The model used to extract concepts from the activations of model_with_split_points. The only assumption for classes inheriting from this class is that the concept_model can encode activations into concepts with encode_activations. The ConceptModelProtocol is defined in interpreto.typing. It is basically a torch.nn.Module with an encode method.

is_fitted bool

Whether the concept_model was fit on model activations.

has_differentiable_concept_encoder bool

Whether the encode_activations operation is differentiable.

Parameters:

Name Type Description Default

model_with_split_points

ModelWithSplitPoints

The model to apply the explanation on. It should have at least one split point on which a concept explainer can be trained.

required

concept_model

ConceptModelProtocol

The model used to extract concepts from the activations of model_with_split_points. The ConceptModelProtocol is defined in interpreto.typing. It is basically a torch.nn.Module with an encode method.

required

split_point

str | None

The split point used to train the concept_model.

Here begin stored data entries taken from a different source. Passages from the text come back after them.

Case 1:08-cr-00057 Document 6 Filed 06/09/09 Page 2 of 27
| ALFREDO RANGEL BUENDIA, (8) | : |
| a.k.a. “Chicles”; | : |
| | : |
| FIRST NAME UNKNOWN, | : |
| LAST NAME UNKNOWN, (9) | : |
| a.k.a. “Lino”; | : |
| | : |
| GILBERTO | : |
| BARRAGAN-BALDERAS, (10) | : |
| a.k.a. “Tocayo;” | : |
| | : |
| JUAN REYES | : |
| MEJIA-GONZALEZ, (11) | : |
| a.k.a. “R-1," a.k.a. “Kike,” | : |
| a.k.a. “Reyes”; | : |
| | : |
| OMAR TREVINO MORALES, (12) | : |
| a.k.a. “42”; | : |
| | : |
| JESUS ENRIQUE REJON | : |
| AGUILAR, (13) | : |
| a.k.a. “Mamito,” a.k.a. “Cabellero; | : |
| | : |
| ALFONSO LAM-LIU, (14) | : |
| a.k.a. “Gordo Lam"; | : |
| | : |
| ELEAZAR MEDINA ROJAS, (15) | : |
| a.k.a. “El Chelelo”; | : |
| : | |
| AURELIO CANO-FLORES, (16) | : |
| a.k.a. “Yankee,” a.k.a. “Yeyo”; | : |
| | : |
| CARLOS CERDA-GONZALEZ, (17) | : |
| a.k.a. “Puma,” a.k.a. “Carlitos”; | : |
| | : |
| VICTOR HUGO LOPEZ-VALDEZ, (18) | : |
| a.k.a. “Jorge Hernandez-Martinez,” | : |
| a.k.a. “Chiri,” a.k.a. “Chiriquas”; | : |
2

If None, tries to use the split point of model_with_split_points if a single one is defined.

None
Source code in interpreto/concepts/base.py
def __init__(
    self,
    model_with_split_points: ModelWithSplitPoints,
    concept_model: ConceptModelProtocol,
    split_point: str | None = None,
):
    """Initializes the concept explainer with a given splitted model.

    Args:
        model_with_split_points (ModelWithSplitPoints): The model to apply the explanation on.
            It should have at least one split point on which a concept explainer can be trained.
        concept_model (ConceptModelProtocol): The model used to extract concepts from
            the activations of `model_with_split_points`.
            The `ConceptModelProtocol` is defined in `interpreto.typing`. It is basically a `torch.nn.Module` with an `encode` method.
        split_point (str | None): The split point used to train the `concept_model`. If None, tries to use the
            split point of `model_with_split_points` if a single one is defined.
    """
    if not isinstance(model_with_split_points, ModelWithSplitPoints):
        raise TypeError(
            f"The given model should be a ModelWithSplitPoints, but {type(model_with_split_points)} was given."
        )
    self.model_with_split_points: ModelWithSplitPoints = model_with_split_points
    self._concept_model = concept_model
    self.split_point = split_point  # Verified by `split_point.setter`
    self.__is_fitted: bool = False
    self.has_differentiable_concept_encoder = False

fit abstractmethod

fit(activations, *args, **kwargs)

Fits concept_model on the given activations.

Parameters:

Name Type Description Default

activations

Tensor | dict[str, Tensor]

A dictionary with model paths as keys and the corresponding tensors as values.

required

Returns:

Type Description
Any

None, concept_model is fitted in-place, is_fitted is set to True and split_point is set.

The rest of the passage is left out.